NU-Muhammadiyah Minta Pilkada Serentak Diundur Saat Covid-19, Tapi Pemerintah Ogah

NU-Muhammadiyah Minta Pilkada Serentak Diundur Saat Covid-19, Tapi Pemerintah Ogah

NU-Muhammadiyah Minta Pilkada Serentak Diundur Saat Covid-19, Tapi Pemerintah Ogah

Pandemi corona telah menginjak satu semester, terhitung sejak diumumkannya kasus positif covid-19 di Indonesia oleh Presiden Jokowi Maret silam. Tidak saja mengguncang sektor ekonomi dan menyancam nyawa jutaan warga Indonesia, tetapi pandemi ini, ditengarai, akan berdampak juga pada masa depan demokrasi. Telak, Pilkada serentak yang sedianya dijadwalkan Desember 2020 mendatang menjadi sorotan publik.

Dua Ormas Islam terbesar di Indonesia, NU dan Muhammadiyah, kompak menyatakan agar Pilkada ditunda. Dan, ditunda bukan berarti ditiadakan. Ini semata-mata untuk alasan keselamatan banyak orang.

“Nahdlatul Ulama meminta kepada Komisi Pemilihan Umum Republik Indonesia, Pemerintah dan Dewan Perwakilan Rakyat Republik Indonesia untuk menunda pelaksanaan tahapan Pilkada serentak tahun 2020 hingga tahap darurat kesehatan terlewati. Pelaksanaan Pilkada, sungguh pun dengan protokol kesehatan yang diperketat, sulit terhindar dari konsentrasi orang dalam jumlah banyak dalam seluruh tahapannya,” demikian pernyataan sikap PBNU, dilansir NU Online.

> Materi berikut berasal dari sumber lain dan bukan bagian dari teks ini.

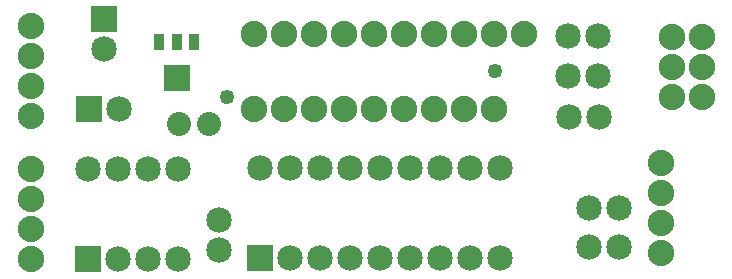
<source format=gts>
G04 MADE WITH FRITZING*
G04 WWW.FRITZING.ORG*
G04 DOUBLE SIDED*
G04 HOLES PLATED*
G04 CONTOUR ON CENTER OF CONTOUR VECTOR*
%ASAXBY*%
%FSLAX23Y23*%
%MOIN*%
%OFA0B0*%
%SFA1.0B1.0*%
%ADD10C,0.049370*%
%ADD11C,0.085000*%
%ADD12C,0.080000*%
%ADD13C,0.088000*%
%ADD14C,0.088007*%
%ADD15R,0.085000X0.085000*%
%ADD16R,0.032835X0.057244*%
%ADD17R,0.088740X0.088740*%
%LNMASK1*%
G90*
G70*
G54D10*
X810Y635D03*
X1702Y721D03*
G54D11*
X919Y96D03*
X1019Y96D03*
X1119Y96D03*
X1219Y96D03*
X1319Y96D03*
X1419Y96D03*
X1519Y96D03*
X1619Y96D03*
X1719Y96D03*
X1719Y396D03*
X1619Y396D03*
X1519Y396D03*
X1419Y396D03*
X1319Y396D03*
X1219Y396D03*
X1119Y396D03*
X1019Y396D03*
X919Y396D03*
X401Y893D03*
X401Y793D03*
X351Y593D03*
X451Y593D03*
X346Y93D03*
X346Y393D03*
X446Y93D03*
X446Y393D03*
X546Y93D03*
X546Y393D03*
X646Y93D03*
X646Y393D03*
G54D12*
X751Y543D03*
X651Y543D03*
G54D11*
X2015Y133D03*
X2115Y133D03*
X2017Y265D03*
X2117Y265D03*
G54D13*
X1801Y843D03*
X1701Y843D03*
X1601Y843D03*
X1501Y843D03*
X1401Y843D03*
X1301Y843D03*
X1201Y843D03*
X1101Y843D03*
X1001Y843D03*
X901Y843D03*
G54D11*
X783Y125D03*
X783Y225D03*
G54D14*
X1701Y593D03*
X1601Y593D03*
X1501Y593D03*
X1401Y593D03*
X1301Y593D03*
X1201Y593D03*
X1101Y593D03*
X1001Y593D03*
X901Y593D03*
G54D11*
X2051Y567D03*
X1951Y567D03*
X2046Y836D03*
X1946Y836D03*
X2046Y703D03*
X1946Y703D03*
G54D13*
X2392Y633D03*
X2392Y733D03*
X2392Y833D03*
X2392Y633D03*
X2392Y733D03*
X2392Y833D03*
X2292Y833D03*
X2292Y733D03*
X2292Y633D03*
X2255Y414D03*
X2255Y314D03*
X2255Y214D03*
X2255Y114D03*
X157Y93D03*
X157Y193D03*
X157Y293D03*
X157Y393D03*
X155Y571D03*
X155Y671D03*
X155Y771D03*
X155Y871D03*
G54D15*
X919Y96D03*
X401Y893D03*
X351Y593D03*
X346Y93D03*
G54D16*
X701Y818D03*
X642Y818D03*
X583Y818D03*
G54D17*
X642Y696D03*
G04 End of Mask1*
M02*
</source>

Lebih jauh, menurut pernyataan sikap tersebut, perhelatan politik di Indonesia pada umumnya selalu identik dengan pengerahan massa dalam jumlah besar yang memungkinkan terjadinya penyebaran virus dalam jumlah yang masif.

“Sebagaimana lazimnya perhelatan politik, momentum pesta demokrasi selalu identik dengan mobilisasi massa. Kendatipun ada pengetatan regulasi terkait pengerahan massa, telah terbukti dalam pendaftaran paslon terjadi konsentrasi massa yang rawan menjadi klaster penularan.”

Senada dengan itu, PP Muhammadiyah meminta Komisi Pemilihan Umum (KPU), Kementerian Dalam Negeri (Kemendagri), dan DPR untuk meninjau kembali pelaksanaan Pilkada Serentak 2020 di masa pandemi Covid-19. ini seperti dikatakan Sekretaris Umum PP Muhammadiyah Abdul Mu’ti dalam konferensi persnya, Senin (21/9/2020).

“Kami sampaikan bahwa usulan Muhammadiyah agar pelaksanaan Pilkada 2020 dipertimbangkan dengan seksama untuk ditunda pelaksanaannya,” kata Mu’ti, dikutip Kompas.com.

Terpisah, lewat Juru Bicara Presiden Fadjroel Rachman, Istana menyatakan bahwa Pilkada Serentak 2020 tak akan ditunda demi menjaga hak konstitusi rakyat.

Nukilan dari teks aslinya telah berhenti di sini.